4 of 113 comments (clear)

  1. Your security isn't secure by Wee · · Score: 4
    In this way, even someone on my machine can't send mail as me.

    Hate to say it, but that's not true. If you've got something like Back Orifice (or a keystroke sniffer, or even a shoulder surfer) on your machine, then the jig is up. You need to use something which incorporates biometrics in order to be really sure your communications are secure and identifiable. Heck, even a SecuurID is better than a plain password dialog.

    -B

    --

    Ash and Hickory, straight-grained and true, make excellent bludgeons, dandy for the cudgeling of vegetarians.

  2. Re:You sound like a corn-fed windows cow (sorry) by YU+Nicks+NE+Way · · Score: 4

    And get your terminology right: It attaches a digital signature( not a "security certificate") then it encrypts your message. only people that have my private ( not "specific" ) key can read it. Where did you get those term from anyway?

    Bzzt! Sorry, no prize, but thanks for playing.

    PKCS 7 does, indeed, attach a copy of the certificate to the message. It also attaches a copy of the MD5 hash of the body of the message, encrypted with the sender's private key. The receiver can then recompute the hash of the message he or she received and compare it to the value he or she obtains by decrypting the encrypted hash paylod with the sender's public key. They must match, or the message has been tampered with.

    Finally - and here's why people use X.509 certs, - the MUA can resolve the certificate chain corresponding to the cert in the message. If each certificate in the chain was issued by its putative issuer, and if the root of the chain is trusted, then either the sender's key has been compromised, or the message is both authentic and valid.

    PKCS 7 can, but is not required to, encrypt the message body itself. That is a somewhat more complicated process. In order to encrypt a message, it needs the public key of the known recipient.
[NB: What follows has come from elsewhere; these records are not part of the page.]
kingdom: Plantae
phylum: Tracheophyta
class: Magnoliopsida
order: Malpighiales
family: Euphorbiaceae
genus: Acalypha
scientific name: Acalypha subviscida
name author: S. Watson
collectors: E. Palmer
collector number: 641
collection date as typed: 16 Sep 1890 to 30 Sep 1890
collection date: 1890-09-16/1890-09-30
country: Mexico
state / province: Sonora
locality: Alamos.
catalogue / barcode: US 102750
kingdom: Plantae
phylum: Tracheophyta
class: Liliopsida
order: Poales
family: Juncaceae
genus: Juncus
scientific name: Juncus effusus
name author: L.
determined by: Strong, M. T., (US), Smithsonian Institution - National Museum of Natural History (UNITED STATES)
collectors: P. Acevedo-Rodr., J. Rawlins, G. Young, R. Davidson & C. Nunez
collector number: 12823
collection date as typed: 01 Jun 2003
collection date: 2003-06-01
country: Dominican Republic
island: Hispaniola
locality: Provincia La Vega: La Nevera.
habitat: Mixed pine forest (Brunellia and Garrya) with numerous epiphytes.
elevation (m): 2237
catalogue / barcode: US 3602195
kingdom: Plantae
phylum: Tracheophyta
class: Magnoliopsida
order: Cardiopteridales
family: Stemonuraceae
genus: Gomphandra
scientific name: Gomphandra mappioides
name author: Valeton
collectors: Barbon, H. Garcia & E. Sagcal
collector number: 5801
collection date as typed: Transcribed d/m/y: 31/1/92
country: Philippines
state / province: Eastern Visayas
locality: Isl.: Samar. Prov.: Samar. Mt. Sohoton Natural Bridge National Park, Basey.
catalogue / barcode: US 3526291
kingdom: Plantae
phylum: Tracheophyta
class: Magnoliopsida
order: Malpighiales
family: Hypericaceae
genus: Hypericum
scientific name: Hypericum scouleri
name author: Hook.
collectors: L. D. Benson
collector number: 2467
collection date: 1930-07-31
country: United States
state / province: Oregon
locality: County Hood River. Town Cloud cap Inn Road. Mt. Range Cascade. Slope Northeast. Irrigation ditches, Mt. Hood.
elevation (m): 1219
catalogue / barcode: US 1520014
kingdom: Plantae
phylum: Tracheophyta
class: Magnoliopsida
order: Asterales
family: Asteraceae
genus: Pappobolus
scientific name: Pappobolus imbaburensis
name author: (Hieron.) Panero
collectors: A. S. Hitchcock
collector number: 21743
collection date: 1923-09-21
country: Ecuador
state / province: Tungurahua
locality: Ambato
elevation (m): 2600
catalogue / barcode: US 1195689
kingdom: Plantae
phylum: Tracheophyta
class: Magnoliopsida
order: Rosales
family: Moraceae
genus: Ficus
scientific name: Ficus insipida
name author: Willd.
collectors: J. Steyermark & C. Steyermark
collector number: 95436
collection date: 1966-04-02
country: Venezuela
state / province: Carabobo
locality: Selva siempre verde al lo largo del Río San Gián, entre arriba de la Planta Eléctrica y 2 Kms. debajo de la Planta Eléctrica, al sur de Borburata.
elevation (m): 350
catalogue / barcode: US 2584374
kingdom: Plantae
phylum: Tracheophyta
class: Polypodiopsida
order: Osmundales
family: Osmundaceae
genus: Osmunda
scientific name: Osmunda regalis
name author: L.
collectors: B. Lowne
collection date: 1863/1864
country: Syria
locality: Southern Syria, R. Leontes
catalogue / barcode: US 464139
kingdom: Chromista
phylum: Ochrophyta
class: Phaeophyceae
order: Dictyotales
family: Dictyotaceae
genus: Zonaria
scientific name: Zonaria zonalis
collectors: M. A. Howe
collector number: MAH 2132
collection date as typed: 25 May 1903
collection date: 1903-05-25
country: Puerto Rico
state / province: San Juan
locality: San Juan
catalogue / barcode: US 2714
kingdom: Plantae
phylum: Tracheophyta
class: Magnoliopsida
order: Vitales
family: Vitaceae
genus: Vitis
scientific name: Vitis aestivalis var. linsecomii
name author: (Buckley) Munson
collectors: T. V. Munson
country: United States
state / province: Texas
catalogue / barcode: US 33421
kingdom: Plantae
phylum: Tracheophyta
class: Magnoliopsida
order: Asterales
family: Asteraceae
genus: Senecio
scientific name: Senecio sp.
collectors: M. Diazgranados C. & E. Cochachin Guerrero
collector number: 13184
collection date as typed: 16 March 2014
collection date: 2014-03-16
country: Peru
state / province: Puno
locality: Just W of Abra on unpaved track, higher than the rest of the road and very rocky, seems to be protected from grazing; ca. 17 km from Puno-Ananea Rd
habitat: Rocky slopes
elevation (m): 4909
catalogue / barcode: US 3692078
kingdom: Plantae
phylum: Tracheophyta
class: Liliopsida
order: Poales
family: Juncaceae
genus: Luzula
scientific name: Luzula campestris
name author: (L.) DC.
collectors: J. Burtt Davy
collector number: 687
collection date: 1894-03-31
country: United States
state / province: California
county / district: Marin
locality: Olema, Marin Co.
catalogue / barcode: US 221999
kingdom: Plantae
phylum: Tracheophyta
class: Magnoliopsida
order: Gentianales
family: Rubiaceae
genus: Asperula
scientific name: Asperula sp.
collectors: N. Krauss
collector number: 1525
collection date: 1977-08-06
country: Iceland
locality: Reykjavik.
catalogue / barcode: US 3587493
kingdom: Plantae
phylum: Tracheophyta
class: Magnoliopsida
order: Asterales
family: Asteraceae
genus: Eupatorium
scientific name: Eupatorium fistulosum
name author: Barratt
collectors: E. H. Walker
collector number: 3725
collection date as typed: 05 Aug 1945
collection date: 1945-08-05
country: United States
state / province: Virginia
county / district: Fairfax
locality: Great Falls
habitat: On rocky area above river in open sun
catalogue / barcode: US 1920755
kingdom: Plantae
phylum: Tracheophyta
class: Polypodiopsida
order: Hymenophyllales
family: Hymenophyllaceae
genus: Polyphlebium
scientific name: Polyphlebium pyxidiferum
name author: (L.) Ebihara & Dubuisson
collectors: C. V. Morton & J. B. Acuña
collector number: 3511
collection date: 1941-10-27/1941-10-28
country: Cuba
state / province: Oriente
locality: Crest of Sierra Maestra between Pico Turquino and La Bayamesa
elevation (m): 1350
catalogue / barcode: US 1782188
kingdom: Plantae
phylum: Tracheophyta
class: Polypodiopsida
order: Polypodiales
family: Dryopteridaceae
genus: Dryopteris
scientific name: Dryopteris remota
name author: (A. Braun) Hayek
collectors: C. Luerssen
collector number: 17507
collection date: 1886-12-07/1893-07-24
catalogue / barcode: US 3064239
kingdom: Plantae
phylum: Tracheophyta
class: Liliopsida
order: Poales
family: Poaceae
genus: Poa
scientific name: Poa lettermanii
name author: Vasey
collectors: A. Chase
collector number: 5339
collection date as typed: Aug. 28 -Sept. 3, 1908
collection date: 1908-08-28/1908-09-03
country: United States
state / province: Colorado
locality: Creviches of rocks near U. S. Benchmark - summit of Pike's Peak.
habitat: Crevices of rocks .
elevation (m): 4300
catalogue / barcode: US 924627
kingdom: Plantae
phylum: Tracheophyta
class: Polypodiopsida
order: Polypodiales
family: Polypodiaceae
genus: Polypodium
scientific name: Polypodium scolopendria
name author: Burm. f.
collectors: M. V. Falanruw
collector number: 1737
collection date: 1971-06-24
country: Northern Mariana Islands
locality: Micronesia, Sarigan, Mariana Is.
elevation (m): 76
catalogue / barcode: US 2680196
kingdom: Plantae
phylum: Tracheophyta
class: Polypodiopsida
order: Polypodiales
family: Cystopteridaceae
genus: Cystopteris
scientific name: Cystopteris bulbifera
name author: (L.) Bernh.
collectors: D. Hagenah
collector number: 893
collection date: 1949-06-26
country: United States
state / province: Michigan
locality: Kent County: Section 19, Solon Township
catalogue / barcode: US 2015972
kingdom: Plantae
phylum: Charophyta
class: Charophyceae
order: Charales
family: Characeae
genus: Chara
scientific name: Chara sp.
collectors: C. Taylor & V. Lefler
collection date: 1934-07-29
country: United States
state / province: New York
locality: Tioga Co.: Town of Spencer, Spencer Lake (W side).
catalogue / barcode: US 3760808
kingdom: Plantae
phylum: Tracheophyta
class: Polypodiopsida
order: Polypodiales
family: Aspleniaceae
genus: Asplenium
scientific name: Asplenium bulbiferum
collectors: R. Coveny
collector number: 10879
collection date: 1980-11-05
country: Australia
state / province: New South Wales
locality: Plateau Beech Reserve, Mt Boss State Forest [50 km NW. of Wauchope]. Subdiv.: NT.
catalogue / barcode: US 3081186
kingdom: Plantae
It then generates a cryptographically secure random number, and encrypts it with the receipient's public key. It then use that random number to conceal the contents of the message (using a standard symmetric algorithm). That body is then signed as per the unencrypted form, and the resulting envelope is sent.

    It is left as an exercise to the reader to figure out why (a) the message is securely encrypted, (b) the resulting message is repudiable, (c) this all works without either party needing to know the other party's private key and (d) why the keys in each leaf (non-issuer) certificate can be, and are, thrown away after the cert is generated, so that the only copy left in existence is in the cert itself.

  3. Netscape, openssl by slim · · Score: 5

    S/MIME is the way to do email with X509 certificates, and Netscape Communicator is one mail app which uses S/MIME.

    You can manipulate S/MIME messages (encrypt, decrypt, sign, verify) using OpenSSL at the command line. I'd love to see mutt hacked to front-end OpenSSL smime the way it can with PGP.

    There are those who would argue that X509 is evil, thanks to its strict hierarchical structure (where Verisign's root CA is the big daddy of everything), and that only PGP gives the power to the people -- but from a pragmatic point of view, X509 is everywhere thanks to SSL etc. and if you want to be able to do secure email with the world, S/MIME is the way to go. PGP is attempting to converge with the S/MIME standard in any case.
    --

  4. x.509, S/MIME, and OpenSSL by Brian+Ristuccia · · Score: 5

    x.509 is typically used with a message format called S/MIME. Recent versions of Netscape Communicator have a facility for sending, receiving, encrypting, and decrypting S/MIME messages using x.509 certificates.

    If you use a flexible mail program such as mutt, you can pipe your message through the openssl smime command. By canning openssl smime with the options -encrypt, -decrypt, -sign, and -verify, you can perform all the same operations you could with a client that supported S/MIME natively.